E. Stanley Jones: Not a Critic, But a Clarifier
E. Stanley Jones doesn’t dismiss James. He doesn’t call it wrong. He simply notices something important: the phrase “in Christ” never appears in the letter. And that absence matters.
Jones wasn’t nitpicking; he was pointing out a widespread problem in modern Christianity. Many believers, he observed, were modeling their lives not after Paul’s Spirit-filled vision of union with Christ, but after the activity-heavy tone of James. The result? A form of Christianity rooted more in self-effort than in Spirit-dependence. The fruit of that kind of life may look similar on the outside—but it is exhausting and hollow on the inside.
Jones contrasts “flogging” (self-willed obedience) with “flowing” (Spirit-led living). He’s not accusing James of promoting flogging—he’s saying many Christians have misread James in that direction. And that’s the crux of the issue.
Is James Teaching a Different Gospel?
Let’s be clear:
❌ No, James is not teaching a different gospel.
✅ But yes, James emphasizes a different aspect of the gospel.
James assumes his readers already believe in Jesus. His concern is with hypocrisy and fruitlessness, not with how salvation begins, but how it shows itself. He never says we are saved by works—but rather that true saving faith cannot be divorced from visible fruit.
In fact, James and Paul are in harmony when understood in full context:
Paul says: “We are saved by grace through faith… not by works, so no one may boast” (Eph. 2:8-9).
James says: “Faith without works is dead” (James 2:17).
These aren’t contradictions; they are complements. Paul is laying the foundation. James is inspecting the house built on it. Paul tells us how we become new creations in Christ. James says, "Let’s make sure that new life actually shows."
Why the Absence of “In Christ” Still Matters
Even though James’ message is valid, Jones’ observation about the missing phrase “in Christ” should make us pause. Not because James is flawed, but because we are. We are prone to take commands and run with them on our own. We rush to the battlefield without waiting to hear the voice of our Commander. We mistake external conformity for internal transformation.
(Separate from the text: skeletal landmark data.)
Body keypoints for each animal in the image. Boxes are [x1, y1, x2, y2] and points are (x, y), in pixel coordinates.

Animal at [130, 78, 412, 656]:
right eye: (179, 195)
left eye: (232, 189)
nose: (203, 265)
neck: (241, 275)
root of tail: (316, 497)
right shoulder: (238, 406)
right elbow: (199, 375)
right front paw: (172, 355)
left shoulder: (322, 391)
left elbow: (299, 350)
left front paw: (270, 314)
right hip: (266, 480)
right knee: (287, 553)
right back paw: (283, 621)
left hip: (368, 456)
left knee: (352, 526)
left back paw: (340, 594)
That’s why Paul’s epistles are saturated with the reality of union with Christ—because we must never separate the work from the Source. Works that do not flow from union are just noise. Even James, rightly understood, points us there. He begins by saying we must ask for wisdom from God—not muster it up. He ends by calling us to restore others gently, much like Paul does in Galatians.
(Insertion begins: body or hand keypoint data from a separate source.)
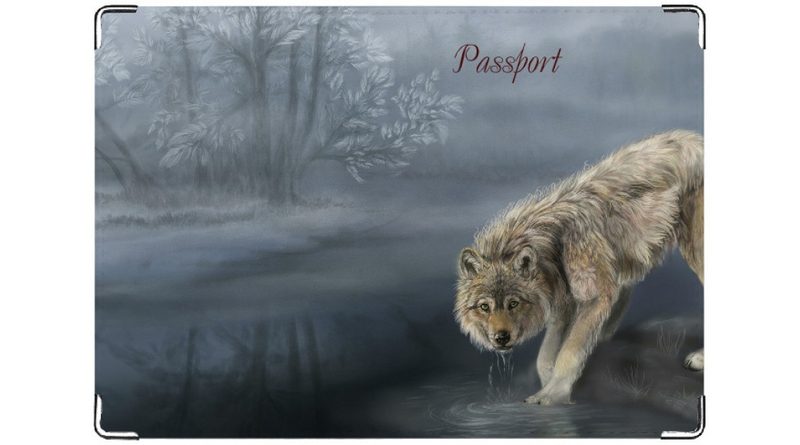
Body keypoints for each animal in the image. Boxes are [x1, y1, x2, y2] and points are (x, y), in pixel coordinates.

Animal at [454, 130, 703, 405]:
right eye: (484, 307)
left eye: (513, 303)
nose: (501, 338)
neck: (552, 246)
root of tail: (696, 140)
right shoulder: (563, 300)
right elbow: (545, 356)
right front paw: (547, 380)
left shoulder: (594, 296)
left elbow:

The lack of “in Christ” in James isn’t an error—it’s an invitation. It reminds us that every command must be lived out through our connection to the indwelling Christ. Otherwise, we are just moralizing in the flesh, even if our proof texts come from Scripture.
A More Beautiful Harmony
Imagine a two-person band—Paul on piano, James on percussion. Paul plays the melody of grace and identity. James provides the rhythm of action and integrity. One without the other creates imbalance. But together, under the direction of the Holy Spirit, the sound is beautiful and whole.
We are not saved by works. We are not kept by works. But Christ in us—when trusted and yielded to—will work. As Paul said, It is God who works in you both to will and to do of His good pleasure (Phil. 2:13). And that’s a truth James would surely amen.
Final Thoughts: Don’t Flog. Flow.
Let’s not throw James aside. Let’s understand him properly. Let’s also not try to mimic him apart from Christ. The call to be “doers of the Word” is not a call to moralism—it’s a call to let Christ live His life through us.
E. Stanley Jones wasn’t criticizing James. He was correcting us. He was reminding the Church that if our works are done in ourselves, they are just straw. But if our works are done in Christ, they are gold, silver, and precious stones—glorious, eternal, and full of joy.
Let’s trade the whip for the waterwheel. Let the Spirit turn our hearts by grace and let good works flow—because we are in Him, and He is in us.